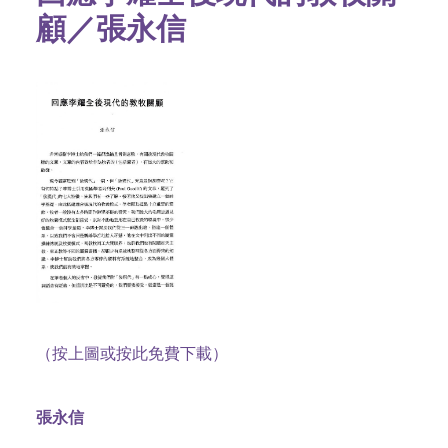
顧／張永信
（按上圖或按此免費下載）
張永信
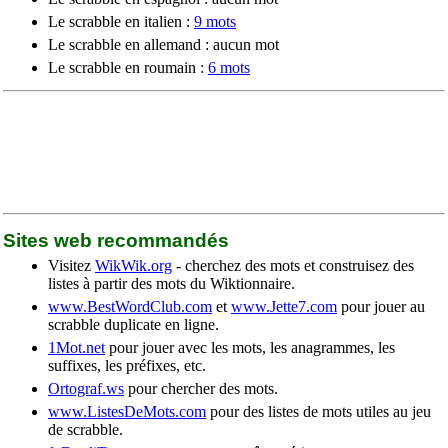
Le scrabble en italien :
9 mots
Le scrabble en allemand : aucun mot
Le scrabble en roumain :
6 mots
Sites web recommandés
Visitez
WikWik.org
- cherchez des mots et construisez des
listes à partir des mots du Wiktionnaire.
www.BestWordClub.com
et
www.Jette7.com
pour jouer au
scrabble duplicate en ligne.
1Mot.net
pour jouer avec les mots, les anagrammes, les
suffixes, les préfixes, etc.
Ortograf.ws
pour chercher des mots.
www.ListesDeMots.com
pour des listes de mots utiles au jeu
de scrabble.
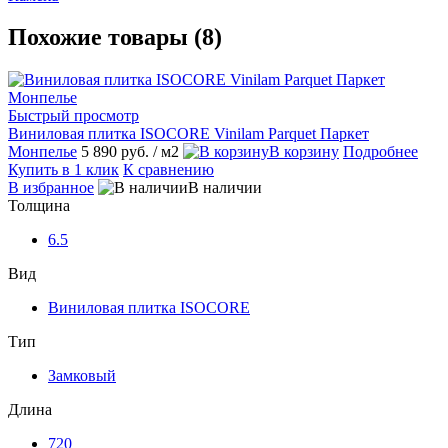
Похожие товары (8)
Быстрый просмотр
Виниловая плитка ISOCORE Vinilam Parquet Паркет
Монпелье
5 890 руб.
/ м2
В корзину
Подробнее
Купить в 1 клик
К сравнению
В избранное
В наличии
Толщина
6.5
Вид
Виниловая плитка ISOCORE
Тип
Замковый
Длина
720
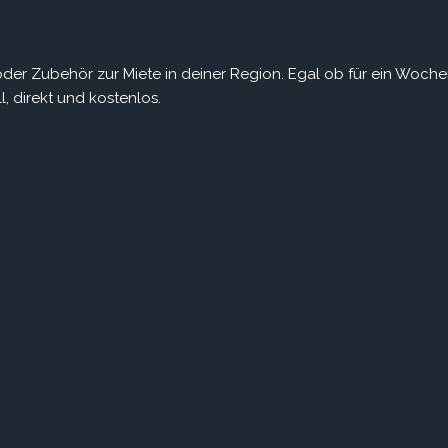
r Zubehör zur Miete in deiner Region. Egal ob für ein Woch
, direkt und kostenlos.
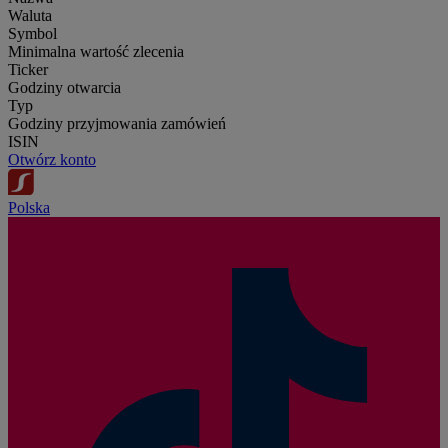
Waluta
Symbol
Minimalna wartość zlecenia
Ticker
Godziny otwarcia
Typ
Godziny przyjmowania zamówień
ISIN
Otwórz konto
Polska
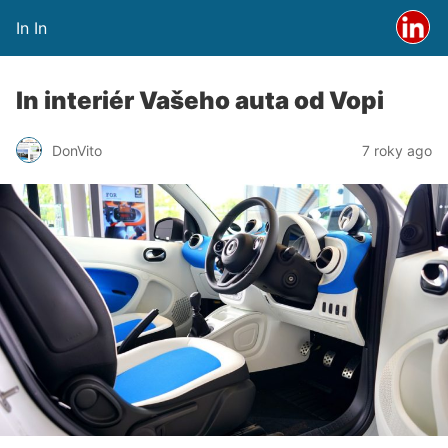
In In
In interiér Vašeho auta od Vopi
DonVito
7 roky ago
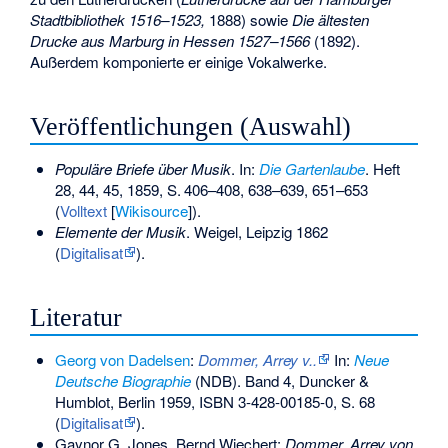
Stadtbibliothek 1516–1523,
1888) sowie
Die ältesten
Drucke aus Marburg in Hessen 1527–1566
(1892).
Außerdem komponierte er einige Vokalwerke.
Veröffentlichungen (Auswahl)
Populäre Briefe über Musik
. In:
Die Gartenlaube
. Heft
28, 44, 45, 1859,
S.
406–408, 638–639, 651–653
(
Volltext
[
Wikisource
]).
Elemente der Musik
. Weigel, Leipzig 1862
(
Digitalisat
).
Literatur
Georg von Dadelsen
:
Dommer, Arrey v..
In:
Neue
Deutsche Biographie
(NDB). Band 4, Duncker &
Humblot, Berlin 1959,
ISBN 3-428-00185-0
, S. 68
(
Digitalisat
).
Gaynor G. Jones, Bernd Wiechert:
Dommer, Arrey von
.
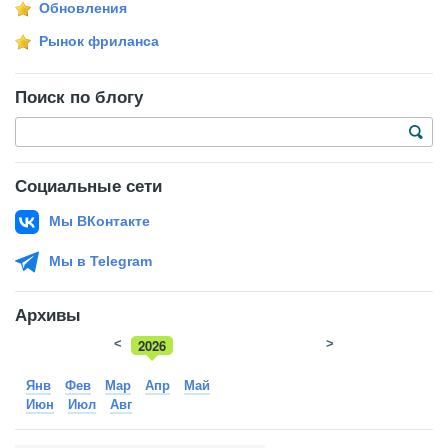
Обновления
Рынок фриланса
Поиск по блогу
Социальные сети
Мы ВКонтакте
Мы в Telegram
Архивы
<
2026
>
2025
Янв
Фев
Мар
Апр
Май
Июн
Июл
Авг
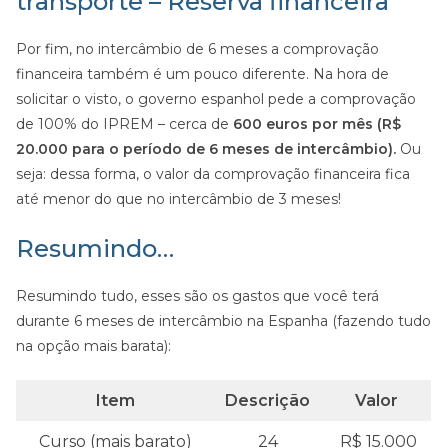
transporte – Reserva financeira
Por fim, no intercâmbio de 6 meses a comprovação
financeira também é um pouco diferente. Na hora de
solicitar o visto, o governo espanhol pede a comprovação
de 100% do IPREM – cerca de
600 euros por mês (R$
20.000 para o período de 6 meses de intercâmbio).
Ou
seja: dessa forma, o valor da comprovação financeira fica
até menor do que no intercâmbio de 3 meses!
Resumindo…
Resumindo tudo, esses são os gastos que você terá
durante 6 meses de intercâmbio na Espanha (fazendo tudo
na opção mais barata):
Item
Descrição
Valor
Curso (mais barato)
24
R$ 15.000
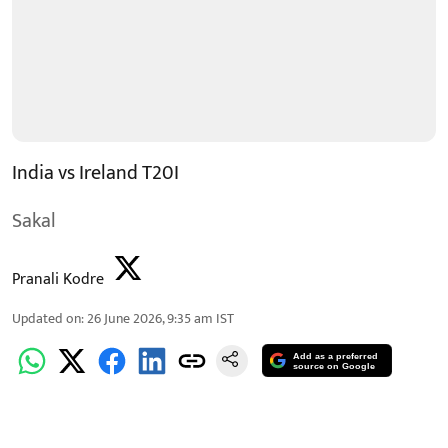
India vs Ireland T20I
Sakal
Pranali Kodre
Updated on
:
26 June 2026, 9:35 am
IST
Add as a preferred
source on Google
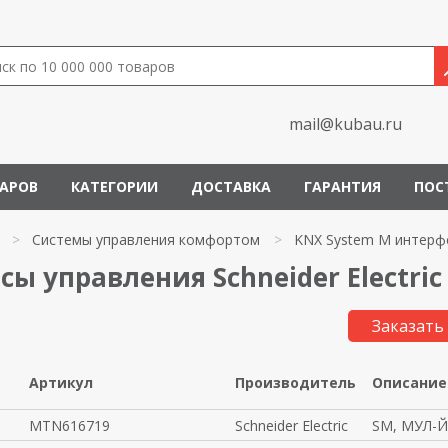
mail@kubau.ru
ВАРОВ
КАТЕГОРИИ
ДОСТАВКА
ГАРАНТИЯ
ПОС
>
Системы управления комфортом
>
KNX System M интерф
ы управления Schneider Electric
Заказать
Артикул
Производитель
Описание
MTN616719
Schneider Electric
SM, МУЛ-Й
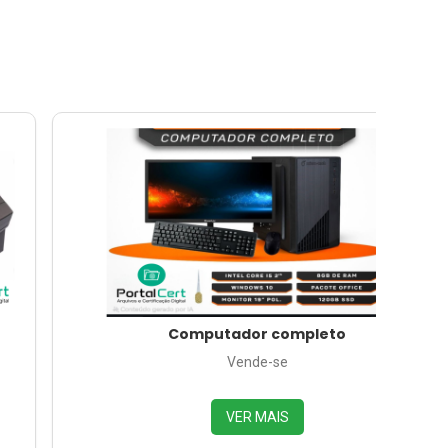
Computador completo
Vende-se
VER MAIS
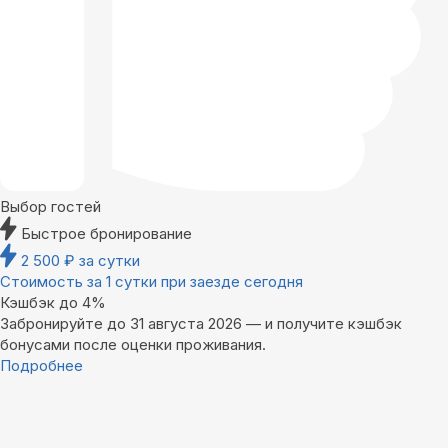
Выбор гостей
Быстрое бронирование
2 500
₽
за сутки
Стоимость за 1 сутки при заезде сегодня
Кэшбэк до 4%
Забронируйте до 31 августа 2026 — и получите кэшбэк
бонусами после оценки проживания.
Подробнее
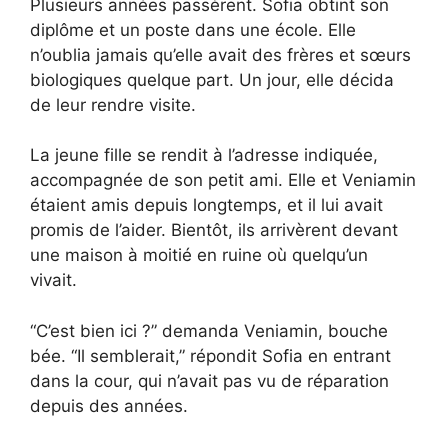
Plusieurs années passèrent. Sofia obtint son
diplôme et un poste dans une école. Elle
n’oublia jamais qu’elle avait des frères et sœurs
biologiques quelque part. Un jour, elle décida
de leur rendre visite.
La jeune fille se rendit à l’adresse indiquée,
accompagnée de son petit ami. Elle et Veniamin
étaient amis depuis longtemps, et il lui avait
promis de l’aider. Bientôt, ils arrivèrent devant
une maison à moitié en ruine où quelqu’un
vivait.
“C’est bien ici ?” demanda Veniamin, bouche
bée. “Il semblerait,” répondit Sofia en entrant
dans la cour, qui n’avait pas vu de réparation
depuis des années.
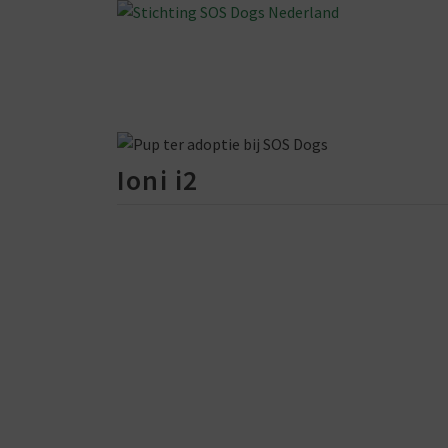
Ioni i2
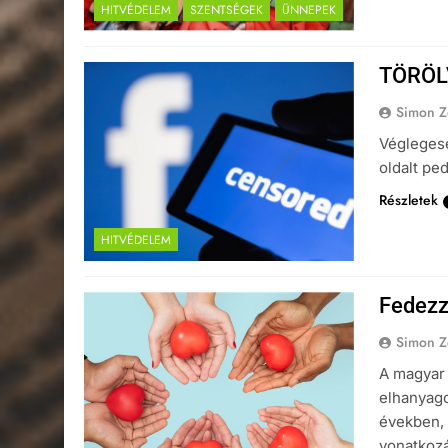
HITVÉDELEM
SZENTSÉGEK
ÜNNEPEK
TÖRÖLV
Simon Z
Véglegese
oldalt pe
Részletek
HITVÉDELEM
Fedezz
Simon Z
A magyar
elhanyago
években, 
vonatkozá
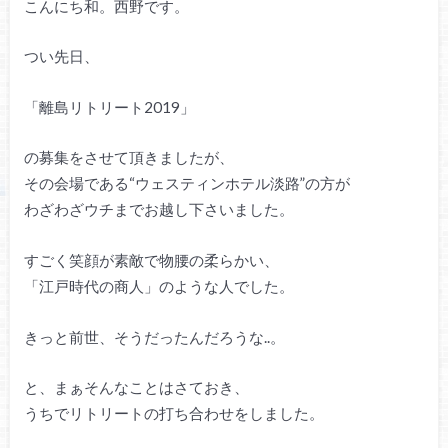
こんにち和。西野です。
つい先日、
「離島リトリート2019」
の募集をさせて頂きましたが、
その会場である“ウェスティンホテル淡路”の方が
わざわざウチまでお越し下さいました。
すごく笑顔が素敵で物腰の柔らかい、
「江戸時代の商人」のような人でした。
きっと前世、そうだったんだろうな..。
と、まぁそんなことはさておき、
うちでリトリートの打ち合わせをしました。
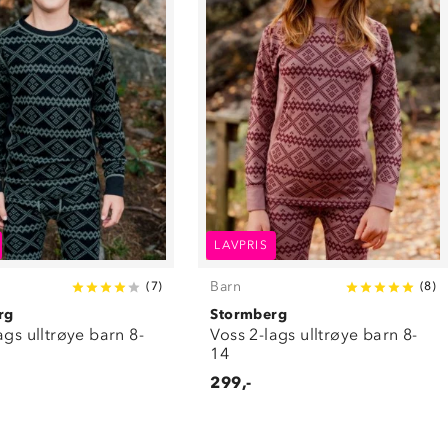
LAVPRIS
Barn
(
7
)
(
8
)
rg
Stormberg
ags ulltrøye barn 8-
Voss 2-lags ulltrøye barn 8-
14
299,-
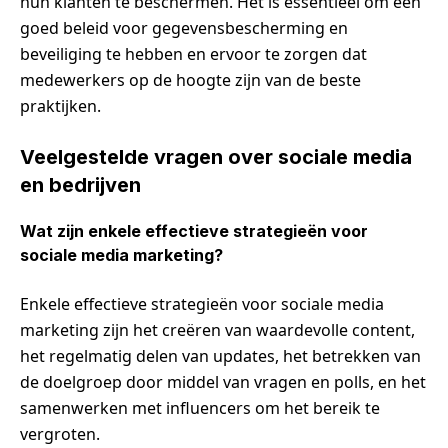
hun klanten te beschermen. Het is essentieel om een
goed beleid voor gegevensbescherming en
beveiliging te hebben en ervoor te zorgen dat
medewerkers op de hoogte zijn van de beste
praktijken.
Veelgestelde vragen over sociale media
en bedrijven
Wat zijn enkele effectieve strategieën voor
sociale media marketing?
Enkele effectieve strategieën voor sociale media
marketing zijn het creëren van waardevolle content,
het regelmatig delen van updates, het betrekken van
de doelgroep door middel van vragen en polls, en het
samenwerken met influencers om het bereik te
vergroten.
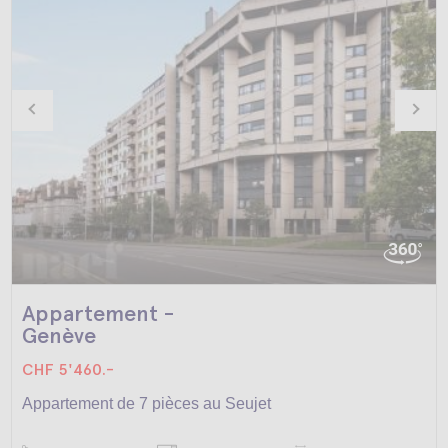
Appartement -
Genève
CHF 5'460.-
Appartement de 7 pièces au Seujet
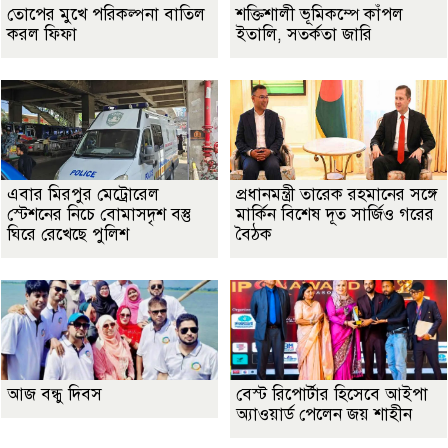
তোপের মুখে পরিকল্পনা বাতিল
শক্তিশালী ভূমিকম্পে কাঁপল
করল ফিফা
ইতালি, সতর্কতা জারি
এবার মিরপুর মেট্রোরেল
প্রধানমন্ত্রী তারেক রহমানের সঙ্গে
স্টেশনের নিচে বোমাসদৃশ বস্তু
মার্কিন বিশেষ দূত সার্জিও গরের
ঘিরে রেখেছে পুলিশ
বৈঠক
আজ বন্ধু দিবস
বেস্ট রিপোর্টার হিসেবে আইপা
অ্যাওয়ার্ড পেলেন জয় শাহীন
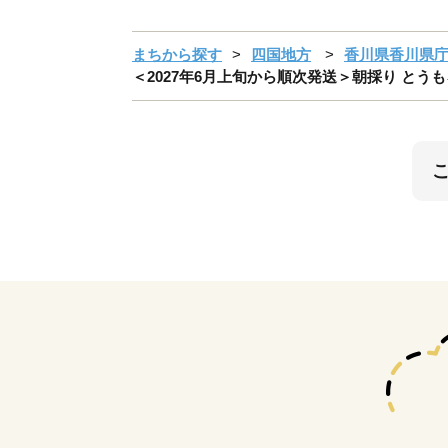
まちから探す
四国地方
香川県香川県
＜2027年6月上旬から順次発送＞朝採り とうもろ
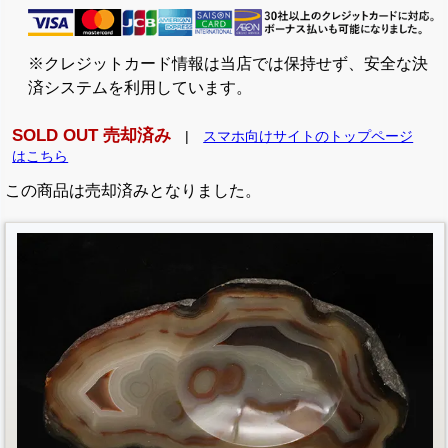
※クレジットカード情報は当店では保持せず、安全な決
済システムを利用しています。
SOLD OUT 売却済み
|
スマホ向けサイトのトップページ
はこちら
この商品は売却済みとなりました。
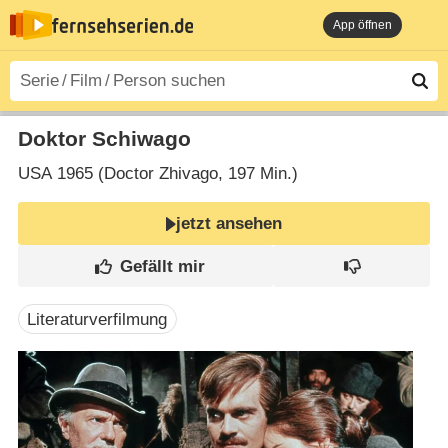
App öffnen
Doktor Schiwago
USA
1965 (Doctor Zhivago‎, 197 Min.)
jetzt ansehen
Literaturverfilmung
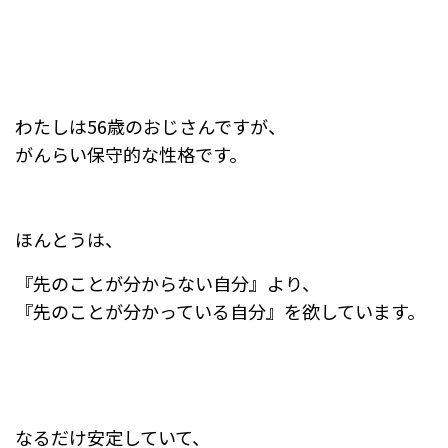
わたしは56歳のおじさんですが、
がんらい保守的な性格です。
ほんとうは、
『先のことが分からない自分』より、
『先のことが分かっている自分』を欲しています。
なるだけ安定していて、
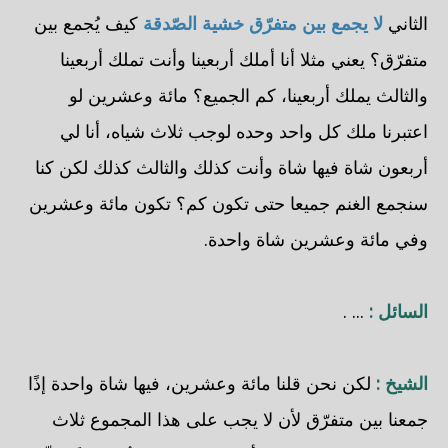
الثاني
لا يجمع بين متفرّق خشية الصّدقة
كيف يُجمع بين
متفرّق؟ يعني مثلا أنا أملك أربعينا وأنت تملك أربعينا
والثالث يملك أربعينا، كم الجميع؟ مائة وعشرين لو
اعتبرنا ملك كل واحد وحده لوجب ثلاث شياه، أنا لي
أربعون شاة فيها شاة وأنت كذلك والثالث كذلك لكن كنا
سنجمع الغنم جميعا حتى تكون كم؟ تكون مائة وعشرين
وفي مائة وعشرين شاة واحدة.
السائل :
... .
الشيخ :
لكن نحن قلنا مائة وعشرين، فيها شاة واحدة إذًا
جمعنا بين متفرّق لأن لا يجب على هذا المجموع ثلاث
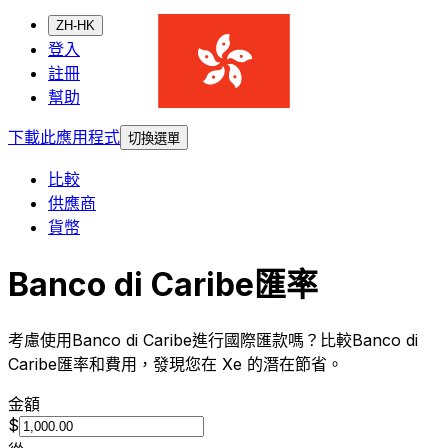
ZH-HK
登入
註冊
幫助
下載此應用程式
切換選單
比較
供應商
貨幣
Banco di Caribe匯率
考慮使用Banco di Caribe進行國際匯款嗎？比較Banco di
Caribe匯率和費用，發現您在 Xe 的潛在節省。
金額
$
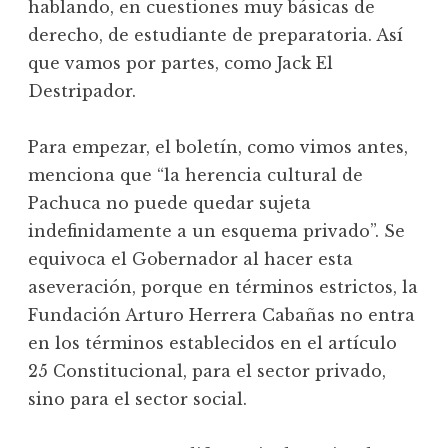
hablando, en cuestiones muy básicas de
derecho, de estudiante de preparatoria. Así
que vamos por partes, como Jack El
Destripador.
Para empezar, el boletín, como vimos antes,
menciona que “la herencia cultural de
Pachuca no puede quedar sujeta
indefinidamente a un esquema privado”. Se
equivoca el Gobernador al hacer esta
aseveración, porque en términos estrictos, la
Fundación Arturo Herrera Cabañas no entra
en los términos establecidos en el artículo
25 Constitucional, para el sector privado,
sino para el sector social.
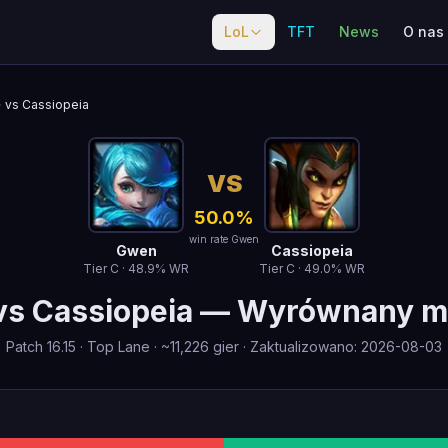
LoL
TFT
News
O nas
vs Cassiopeia
VS
50.0
%
win rate Gwen
Gwen
Cassiopeia
Tier
C
·
48.9
% WR
Tier
C
·
49.0
% WR
vs
Cassiopeia
—
Wyrównany m
Patch
16.15
·
Top Lane
· ~
11,226
gier
·
Zaktualizowano
:
2026-08-03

Problem statement
In the records above, everything from the line with "Быстрое бронирование" down to the line with "শক্তিশালী ভূমিকম্পে কাঁপল" is to be set down exactly, both ends included, with no pictures and no other lines.

Your response
Быстрое бронирование
2 500
₽
за сутки
Стоимость за 1 сутки при заезде сегодня
Кэшбэк до 4%
Забронируйте до 31 августа 2026 — и получите кэшбэк
бонусами после оценки проживания.
Подробнее
Plusieurs années passèrent. Sofia obtint son
diplôme et un poste dans une école. Elle
n’oublia jamais qu’elle avait des frères et sœurs
biologiques quelque part. Un jour, elle décida
de leur rendre visite.
La jeune fille se rendit à l’adresse indiquée,
accompagnée de son petit ami. Elle et Veniamin
étaient amis depuis longtemps, et il lui avait
promis de l’aider. Bientôt, ils arrivèrent devant
une maison à moitié en ruine où quelqu’un
vivait.
“C’est bien ici ?” demanda Veniamin, bouche
bée. “Il semblerait,” répondit Sofia en entrant
dans la cour, qui n’avait pas vu de réparation
depuis des années.
Ioni i2
HITVÉDELEM
SZENTSÉGEK
ÜNNEPEK
TÖRÖLV
Simon Z
Véglegese
oldalt pe
Részletek
HITVÉDELEM
Fedezz
Simon Z
A magyar
elhanyago
években, 
vonatkozá
こんにち和。西野です。
つい先日、
「離島リトリート2019」
の募集をさせて頂きましたが、
その会場である“ウェスティンホテル淡路”の方が
わざわざウチまでお越し下さいました。
すごく笑顔が素敵で物腰の柔らかい、
「江戸時代の商人」のような人でした。
きっと前世、そうだったんだろうな..。
と、まぁそんなことはさておき、
うちでリトリートの打ち合わせをしました。
LAVPRIS
Barn
(
7
)
(
8
)
rg
Stormberg
ags ulltrøye barn 8-
Voss 2-lags ulltrøye barn 8-
14
299,-
hun klanten te beschermen. Het is essentieel om een
goed beleid voor gegevensbescherming en
beveiliging te hebben en ervoor te zorgen dat
medewerkers op de hoogte zijn van de beste
praktijken.
Veelgestelde vragen over sociale media
en bedrijven
Wat zijn enkele effectieve strategieën voor
sociale media marketing?
Enkele effectieve strategieën voor sociale media
marketing zijn het creëren van waardevolle content,
het regelmatig delen van updates, het betrekken van
de doelgroep door middel van vragen en polls, en het
samenwerken met influencers om het bereik te
vergroten.
Appartement -
Genève
CHF 5'460.-
Appartement de 7 pièces au Seujet
তোপের মুখে পরিকল্পনা বাতিল
শক্তিশালী ভূমিকম্পে কাঁপল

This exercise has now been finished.